[WHAT YOU HAVE TO DO] The full set of records below is to be reproduced without a single alteration.

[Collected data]
——
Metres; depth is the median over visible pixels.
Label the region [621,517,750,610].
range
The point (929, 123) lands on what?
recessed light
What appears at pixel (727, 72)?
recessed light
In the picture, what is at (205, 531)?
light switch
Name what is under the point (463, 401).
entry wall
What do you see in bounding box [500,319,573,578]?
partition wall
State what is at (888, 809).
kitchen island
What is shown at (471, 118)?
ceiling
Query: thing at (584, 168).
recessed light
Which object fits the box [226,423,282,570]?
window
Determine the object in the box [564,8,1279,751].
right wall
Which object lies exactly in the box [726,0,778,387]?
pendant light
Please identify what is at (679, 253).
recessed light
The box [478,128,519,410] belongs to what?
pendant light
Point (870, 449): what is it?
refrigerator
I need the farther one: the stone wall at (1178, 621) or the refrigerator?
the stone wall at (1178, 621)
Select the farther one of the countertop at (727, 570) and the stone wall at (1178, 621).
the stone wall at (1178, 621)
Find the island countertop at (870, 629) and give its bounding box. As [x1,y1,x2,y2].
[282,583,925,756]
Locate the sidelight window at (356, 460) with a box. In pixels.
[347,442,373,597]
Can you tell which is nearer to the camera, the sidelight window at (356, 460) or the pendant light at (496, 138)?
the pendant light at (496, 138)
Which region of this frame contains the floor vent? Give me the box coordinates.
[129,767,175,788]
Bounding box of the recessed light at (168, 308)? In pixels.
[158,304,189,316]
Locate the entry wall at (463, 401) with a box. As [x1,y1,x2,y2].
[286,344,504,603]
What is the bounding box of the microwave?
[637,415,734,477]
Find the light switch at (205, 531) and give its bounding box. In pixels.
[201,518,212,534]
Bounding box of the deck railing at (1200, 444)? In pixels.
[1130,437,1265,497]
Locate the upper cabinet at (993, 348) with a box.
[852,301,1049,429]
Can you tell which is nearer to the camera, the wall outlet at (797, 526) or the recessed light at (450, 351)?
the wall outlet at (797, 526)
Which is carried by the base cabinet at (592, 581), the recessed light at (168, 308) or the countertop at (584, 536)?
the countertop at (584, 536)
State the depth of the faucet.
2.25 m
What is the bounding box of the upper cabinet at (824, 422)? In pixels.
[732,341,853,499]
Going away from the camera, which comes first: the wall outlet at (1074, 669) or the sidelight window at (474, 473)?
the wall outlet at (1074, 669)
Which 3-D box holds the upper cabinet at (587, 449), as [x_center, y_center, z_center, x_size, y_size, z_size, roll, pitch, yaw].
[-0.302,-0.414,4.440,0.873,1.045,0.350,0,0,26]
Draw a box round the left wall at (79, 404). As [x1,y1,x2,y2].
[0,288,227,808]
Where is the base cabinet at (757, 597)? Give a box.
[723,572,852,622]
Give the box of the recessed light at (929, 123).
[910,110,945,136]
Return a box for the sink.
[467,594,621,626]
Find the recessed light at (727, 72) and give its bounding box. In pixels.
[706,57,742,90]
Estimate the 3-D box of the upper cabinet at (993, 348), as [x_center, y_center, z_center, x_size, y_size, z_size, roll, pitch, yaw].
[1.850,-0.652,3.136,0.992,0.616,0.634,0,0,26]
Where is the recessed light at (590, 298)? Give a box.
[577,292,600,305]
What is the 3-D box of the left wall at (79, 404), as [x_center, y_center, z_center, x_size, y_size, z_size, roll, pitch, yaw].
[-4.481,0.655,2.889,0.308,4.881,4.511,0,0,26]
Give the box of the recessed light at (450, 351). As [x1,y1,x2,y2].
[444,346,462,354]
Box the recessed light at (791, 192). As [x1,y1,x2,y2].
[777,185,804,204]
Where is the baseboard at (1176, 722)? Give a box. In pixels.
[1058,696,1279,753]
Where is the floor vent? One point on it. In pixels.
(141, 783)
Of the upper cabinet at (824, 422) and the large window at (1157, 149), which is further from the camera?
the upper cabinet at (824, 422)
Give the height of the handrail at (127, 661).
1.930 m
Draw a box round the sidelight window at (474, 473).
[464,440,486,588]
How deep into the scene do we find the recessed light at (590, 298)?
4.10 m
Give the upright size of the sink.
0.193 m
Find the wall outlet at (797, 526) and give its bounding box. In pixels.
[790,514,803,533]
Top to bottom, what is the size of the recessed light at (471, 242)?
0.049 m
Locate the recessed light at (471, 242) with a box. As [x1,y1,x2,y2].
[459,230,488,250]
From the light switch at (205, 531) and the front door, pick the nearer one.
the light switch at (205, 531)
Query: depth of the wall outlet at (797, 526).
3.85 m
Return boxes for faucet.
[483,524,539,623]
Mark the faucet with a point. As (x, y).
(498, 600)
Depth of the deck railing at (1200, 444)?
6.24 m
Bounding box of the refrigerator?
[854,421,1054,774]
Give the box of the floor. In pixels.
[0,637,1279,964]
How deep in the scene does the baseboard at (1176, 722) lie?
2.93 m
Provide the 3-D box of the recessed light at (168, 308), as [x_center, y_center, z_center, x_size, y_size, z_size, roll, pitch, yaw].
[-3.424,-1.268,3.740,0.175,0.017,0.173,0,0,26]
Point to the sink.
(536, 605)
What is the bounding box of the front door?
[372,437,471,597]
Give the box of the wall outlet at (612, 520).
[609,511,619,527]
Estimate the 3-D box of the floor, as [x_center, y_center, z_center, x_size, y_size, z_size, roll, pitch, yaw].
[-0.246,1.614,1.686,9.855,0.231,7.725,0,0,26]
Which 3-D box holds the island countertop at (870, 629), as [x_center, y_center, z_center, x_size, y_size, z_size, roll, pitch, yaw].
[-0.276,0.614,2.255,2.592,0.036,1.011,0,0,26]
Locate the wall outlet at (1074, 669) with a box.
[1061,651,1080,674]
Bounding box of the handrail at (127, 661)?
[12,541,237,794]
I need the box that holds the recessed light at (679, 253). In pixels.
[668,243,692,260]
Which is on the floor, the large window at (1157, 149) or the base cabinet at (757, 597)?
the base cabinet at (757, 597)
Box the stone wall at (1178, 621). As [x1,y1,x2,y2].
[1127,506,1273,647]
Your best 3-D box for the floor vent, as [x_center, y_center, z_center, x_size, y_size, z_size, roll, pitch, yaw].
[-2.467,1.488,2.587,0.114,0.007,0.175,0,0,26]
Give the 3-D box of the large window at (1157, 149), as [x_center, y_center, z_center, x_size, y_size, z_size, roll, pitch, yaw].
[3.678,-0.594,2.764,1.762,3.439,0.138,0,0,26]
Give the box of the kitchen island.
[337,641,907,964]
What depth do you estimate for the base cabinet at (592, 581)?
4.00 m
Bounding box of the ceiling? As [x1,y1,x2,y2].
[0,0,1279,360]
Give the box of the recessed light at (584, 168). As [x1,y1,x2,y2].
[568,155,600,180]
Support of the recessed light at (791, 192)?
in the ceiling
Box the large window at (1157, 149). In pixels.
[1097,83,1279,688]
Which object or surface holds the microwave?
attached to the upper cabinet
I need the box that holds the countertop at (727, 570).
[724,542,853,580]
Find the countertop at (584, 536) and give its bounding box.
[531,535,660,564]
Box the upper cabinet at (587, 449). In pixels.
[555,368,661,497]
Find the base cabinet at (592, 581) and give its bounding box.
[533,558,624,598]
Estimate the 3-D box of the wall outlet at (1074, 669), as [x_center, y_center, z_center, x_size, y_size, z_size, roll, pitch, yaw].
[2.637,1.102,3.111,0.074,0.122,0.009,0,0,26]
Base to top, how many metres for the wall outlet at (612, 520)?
——
[SOLUTION]
Metres; depth is the median over visible pixels.
Label the region [621,517,750,610].
range
The point (929, 123) lands on what?
recessed light
What appears at pixel (727, 72)?
recessed light
In the picture, what is at (205, 531)?
light switch
Name what is under the point (463, 401).
entry wall
What do you see in bounding box [500,319,573,578]?
partition wall
State what is at (888, 809).
kitchen island
What is shown at (471, 118)?
ceiling
Query: thing at (584, 168).
recessed light
Which object fits the box [226,423,282,570]?
window
Determine the object in the box [564,8,1279,751].
right wall
Which object lies exactly in the box [726,0,778,387]?
pendant light
Please identify what is at (679, 253).
recessed light
The box [478,128,519,410] belongs to what?
pendant light
Point (870, 449): what is it?
refrigerator
I need the farther one: the stone wall at (1178, 621) or the refrigerator?
the stone wall at (1178, 621)
Select the farther one of the countertop at (727, 570) and the stone wall at (1178, 621).
the stone wall at (1178, 621)
Find the island countertop at (870, 629) and give its bounding box. As [x1,y1,x2,y2].
[282,583,925,756]
Locate the sidelight window at (356, 460) with a box. In pixels.
[347,442,373,597]
Can you tell which is nearer to the camera, the sidelight window at (356, 460) or the pendant light at (496, 138)?
the pendant light at (496, 138)
Which region of this frame contains the floor vent? Give me the box coordinates.
[129,767,175,788]
Bounding box of the recessed light at (168, 308)? In pixels.
[158,304,189,316]
Locate the entry wall at (463, 401) with a box. As [x1,y1,x2,y2].
[286,344,504,603]
What is the bounding box of the microwave?
[637,415,734,477]
Find the light switch at (205, 531) and give its bounding box. In pixels.
[201,518,212,534]
Bounding box of the deck railing at (1200, 444)? In pixels.
[1130,437,1265,497]
Locate the upper cabinet at (993, 348) with a box.
[852,301,1049,429]
Can you tell which is nearer to the camera, the wall outlet at (797, 526) or the recessed light at (450, 351)?
the wall outlet at (797, 526)
Which is carried by the base cabinet at (592, 581), the recessed light at (168, 308) or the countertop at (584, 536)?
the countertop at (584, 536)
State the depth of the faucet.
2.25 m
What is the bounding box of the upper cabinet at (824, 422)? In pixels.
[732,341,853,499]
Going away from the camera, which comes first: the wall outlet at (1074, 669) or the sidelight window at (474, 473)?
the wall outlet at (1074, 669)
Which 3-D box holds the upper cabinet at (587, 449), as [x_center, y_center, z_center, x_size, y_size, z_size, roll, pitch, yaw].
[-0.302,-0.414,4.440,0.873,1.045,0.350,0,0,26]
Draw a box round the left wall at (79, 404). As [x1,y1,x2,y2].
[0,288,227,808]
Where is the base cabinet at (757, 597)? Give a box.
[723,572,852,622]
Give the box of the recessed light at (929, 123).
[910,110,945,136]
Return a box for the sink.
[467,594,621,626]
Find the recessed light at (727, 72) and give its bounding box. In pixels.
[706,57,742,90]
Estimate the 3-D box of the upper cabinet at (993, 348), as [x_center, y_center, z_center, x_size, y_size, z_size, roll, pitch, yaw].
[1.850,-0.652,3.136,0.992,0.616,0.634,0,0,26]
Where is the recessed light at (590, 298)? Give a box.
[577,292,600,305]
What is the 3-D box of the left wall at (79, 404), as [x_center, y_center, z_center, x_size, y_size, z_size, roll, pitch, yaw].
[-4.481,0.655,2.889,0.308,4.881,4.511,0,0,26]
Give the box of the recessed light at (450, 351). As [x1,y1,x2,y2].
[444,346,462,354]
Box the recessed light at (791, 192). As [x1,y1,x2,y2].
[777,185,804,204]
Where is the baseboard at (1176, 722)? Give a box. In pixels.
[1058,696,1279,753]
Where is the floor vent? One point on it. In pixels.
(141, 783)
Of the upper cabinet at (824, 422) and the large window at (1157, 149), which is further from the camera?
the upper cabinet at (824, 422)
Give the height of the handrail at (127, 661).
1.930 m
Draw a box round the sidelight window at (474, 473).
[464,440,486,588]
How deep into the scene do we find the recessed light at (590, 298)?
4.10 m
Give the upright size of the sink.
0.193 m
Find the wall outlet at (797, 526) and give its bounding box. In pixels.
[790,514,803,533]
Top to bottom, what is the size of the recessed light at (471, 242)?
0.049 m
Locate the recessed light at (471, 242) with a box. As [x1,y1,x2,y2].
[459,230,488,250]
From the light switch at (205, 531) and the front door, pick the nearer one.
the light switch at (205, 531)
Query: depth of the wall outlet at (797, 526).
3.85 m
Return boxes for faucet.
[483,524,539,623]
Mark the faucet with a point. As (x, y).
(498, 600)
Depth of the deck railing at (1200, 444)?
6.24 m
Bounding box of the refrigerator?
[854,421,1054,774]
Give the box of the floor. In pixels.
[0,637,1279,964]
How deep in the scene does the baseboard at (1176, 722) lie?
2.93 m
Provide the 3-D box of the recessed light at (168, 308), as [x_center, y_center, z_center, x_size, y_size, z_size, roll, pitch, yaw].
[-3.424,-1.268,3.740,0.175,0.017,0.173,0,0,26]
Point to the sink.
(536, 605)
What is the bounding box of the front door?
[372,437,471,597]
Give the box of the wall outlet at (612, 520).
[609,511,619,527]
Estimate the 3-D box of the floor, as [x_center, y_center, z_center, x_size, y_size, z_size, roll, pitch, yaw].
[-0.246,1.614,1.686,9.855,0.231,7.725,0,0,26]
Which 3-D box holds the island countertop at (870, 629), as [x_center, y_center, z_center, x_size, y_size, z_size, roll, pitch, yaw].
[-0.276,0.614,2.255,2.592,0.036,1.011,0,0,26]
Locate the wall outlet at (1074, 669) with a box.
[1061,651,1080,674]
Bounding box of the handrail at (127, 661)?
[12,541,237,794]
I need the box that holds the recessed light at (679, 253). In pixels.
[668,243,692,260]
Which is on the floor, the large window at (1157, 149) or the base cabinet at (757, 597)?
the base cabinet at (757, 597)
Box the stone wall at (1178, 621). As [x1,y1,x2,y2].
[1127,506,1273,647]
Your best 3-D box for the floor vent, as [x_center, y_center, z_center, x_size, y_size, z_size, roll, pitch, yaw].
[-2.467,1.488,2.587,0.114,0.007,0.175,0,0,26]
Give the 3-D box of the large window at (1157, 149), as [x_center, y_center, z_center, x_size, y_size, z_size, roll, pitch, yaw].
[3.678,-0.594,2.764,1.762,3.439,0.138,0,0,26]
Give the box of the kitchen island.
[337,641,907,964]
What depth do you estimate for the base cabinet at (592, 581)?
4.00 m
Bounding box of the ceiling? As [x1,y1,x2,y2].
[0,0,1279,360]
Give the box of the recessed light at (584, 168). As [x1,y1,x2,y2].
[568,155,600,180]
Support of the recessed light at (791, 192)?
in the ceiling
Box the large window at (1157, 149). In pixels.
[1097,83,1279,688]
Which object or surface holds the microwave?
attached to the upper cabinet
I need the box that holds the countertop at (727, 570).
[724,542,853,580]
Find the countertop at (584, 536) and give its bounding box.
[531,535,660,564]
Box the upper cabinet at (587, 449). In pixels.
[555,368,661,497]
Find the base cabinet at (592, 581) and give its bounding box.
[533,558,624,598]
Estimate the 3-D box of the wall outlet at (1074, 669), as [x_center, y_center, z_center, x_size, y_size, z_size, roll, pitch, yaw].
[2.637,1.102,3.111,0.074,0.122,0.009,0,0,26]
Base to top, how many metres for the wall outlet at (612, 520)?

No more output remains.